England Test squad to undergo second round of Covid-19 tests upon arrival at Ageas Bowl ahead of full-scale practice for West Indies series

  • Second round of Covid-19 tests set to take place upon arrival at the Ageas Bowl 
  • England set for full-scale practice for the three-match series versus West Indies 
  • All 30 players returned negative results in first round of testing 10 days ago 
  • Here’s how to help people impacted by Covid-19

England’s Test squad will undergo a second round of Covid-19 tests upon arrival at the Ageas Bowl on Tuesday ahead of full-scale practice for the three-match series versus West Indies.

All 30 players returned negative results in the first round of coronavirus testing 10 days ago but will be required to isolate in their Hilton hotel rooms for 24 hours while the second set of results are analysed.

From Thursday, when the first group sessions of behind-closed-doors training will take place in pods of 15, players will be tested twice weekly as well as continuing their daily temperature checks.

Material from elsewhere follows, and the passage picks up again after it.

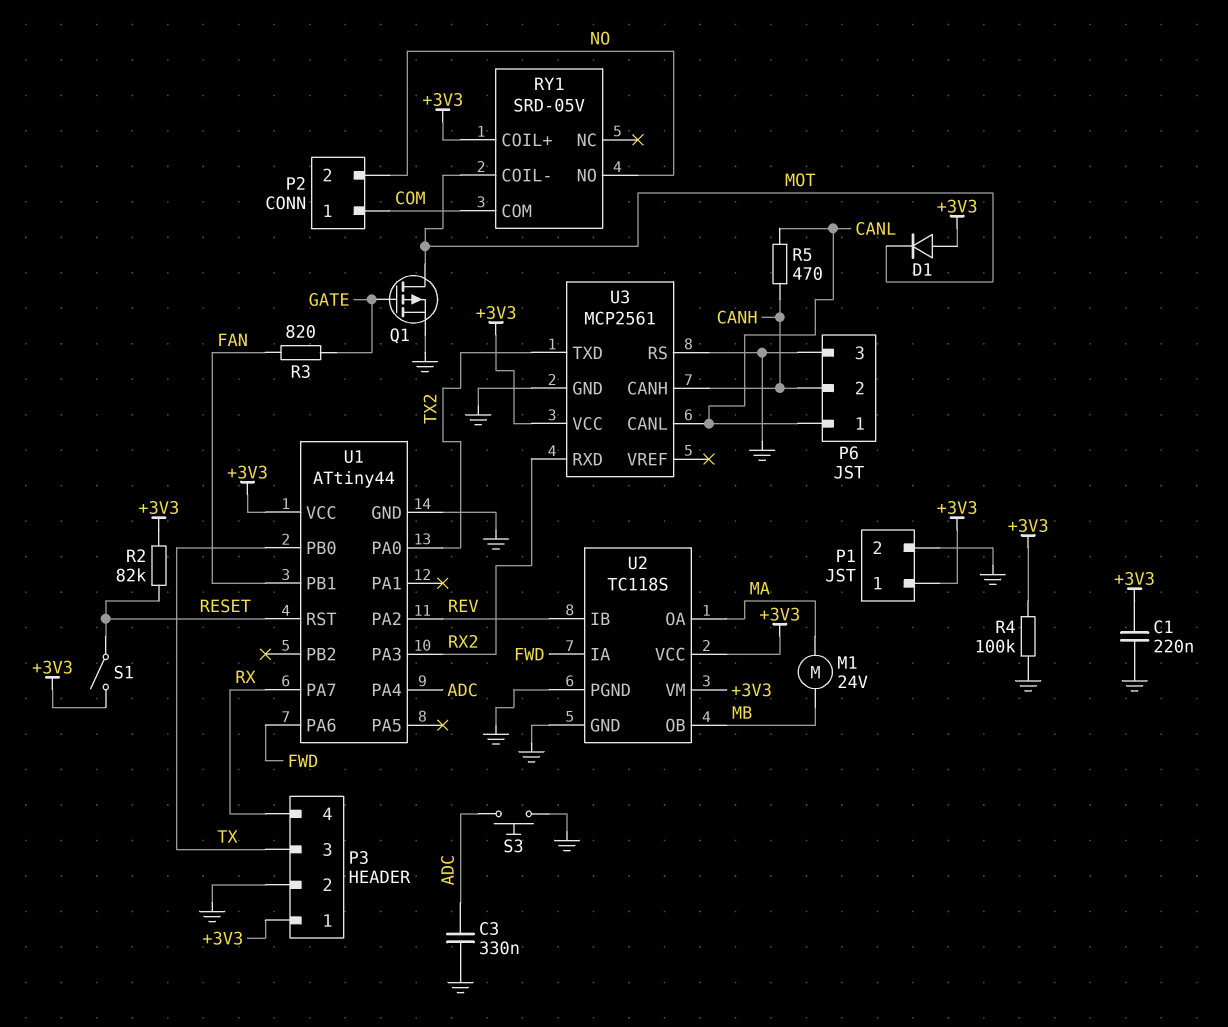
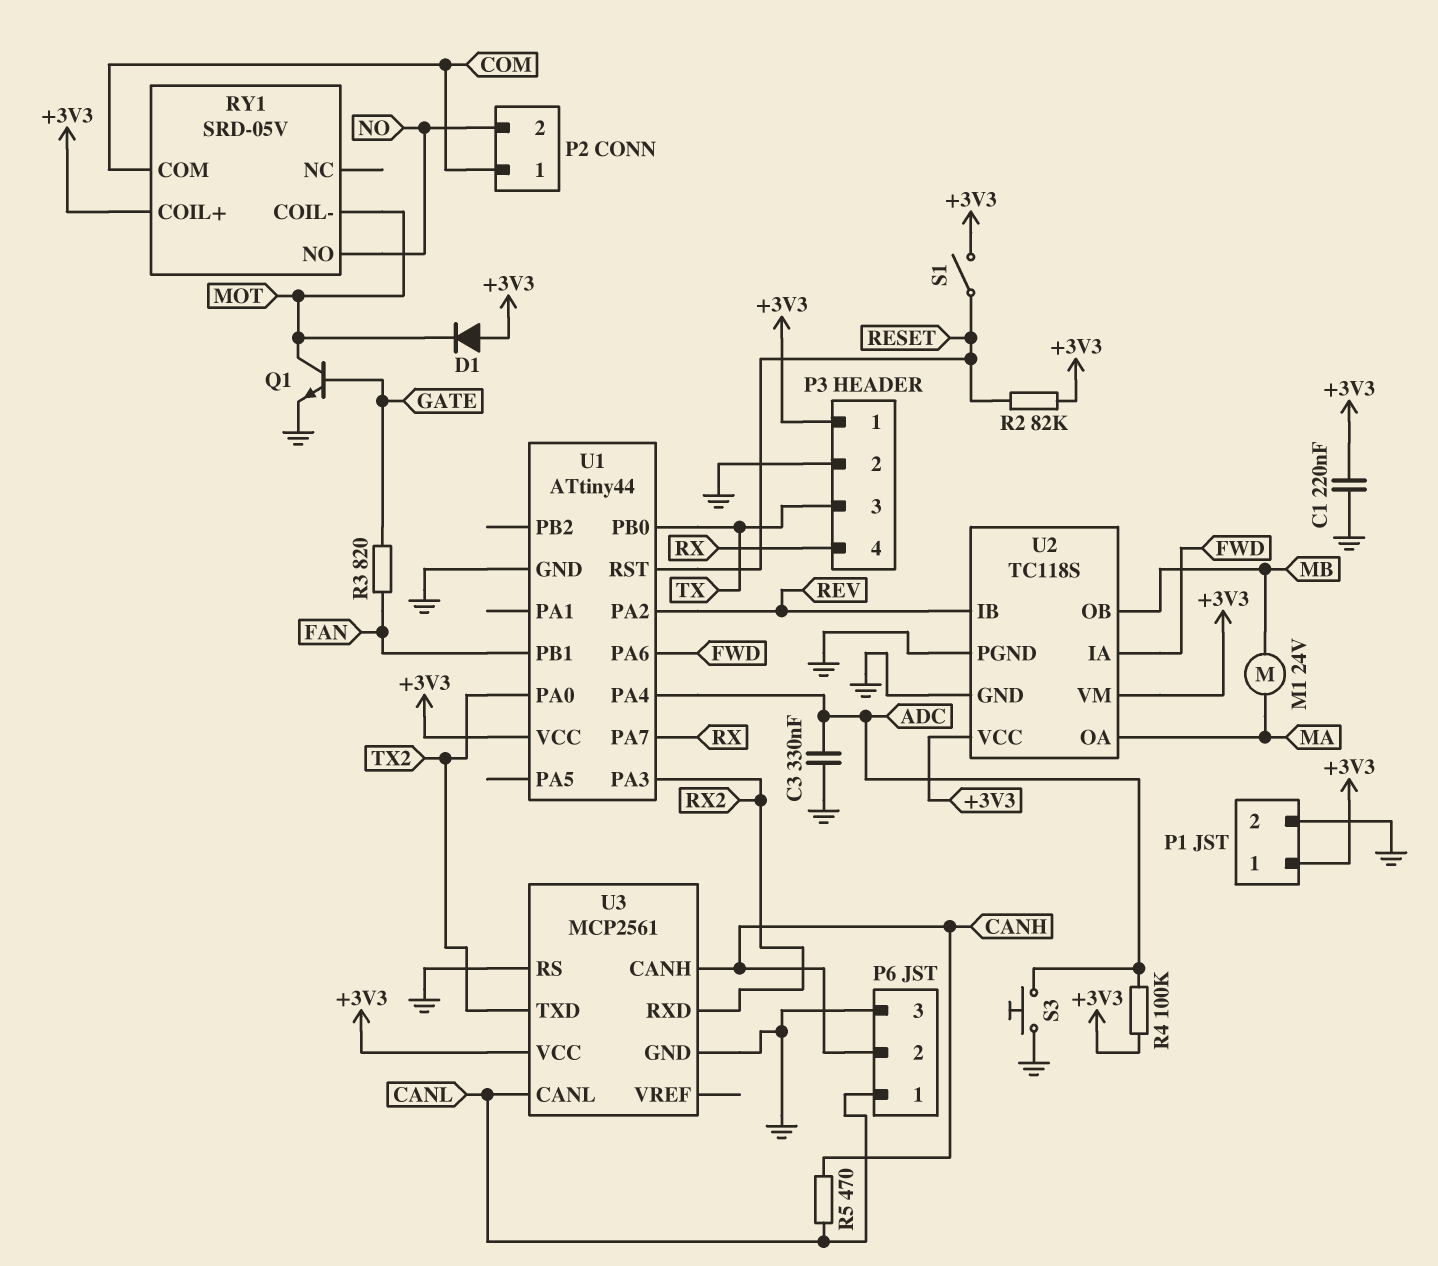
Q1: PMOS (G GATE, D MOT, S GND) -> NPN (B GATE, C MOT, E GND)
R4: 100k (+3V3, GND) -> 100k (+3V3, ADC)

The England Test squad will have their second round of Covid-19 testing at the Ageas Bowl

The squad is then to be reduced to 20 upon the conclusion of a three-day practice match in Southampton on July 3, with the first Test starting at the same venue five days later.

Following a 2-1 victory in the Caribbean last year, West Indies will be defending the Wisden Trophy in the newly-named #raisethebat Test series.

On Monday, the ECB revealed details of the tribute to NHS staff and other frontline personnel during what will be the first international sporting competition in the UK since the pandemic completely shut elite action in the spring.

Players will be tested upon arrival on Tuesday, before a full-scale practice takes place

Social distancing measures are in place for their practice session for West Indies series 

On July 8, the opening day of the first Test, Joe Root’s team will wear the names of cricket-loving professionals – nominated by their recreational clubs for their sacrifices this summer – on their training shirts before play.

‘We’ve waited a long time for this moment, and we wouldn’t be here without the West Indies – we are so grateful to them for making the tour happen,’ said Root.

‘As we get back to playing the game we love, we want to take the time to honour the brave key workers who went into bat for their country under the toughest circumstances. It’s only fitting that we use this series as an opportunity to “raise a bat” in their honour. We’ll wear their names with pride.’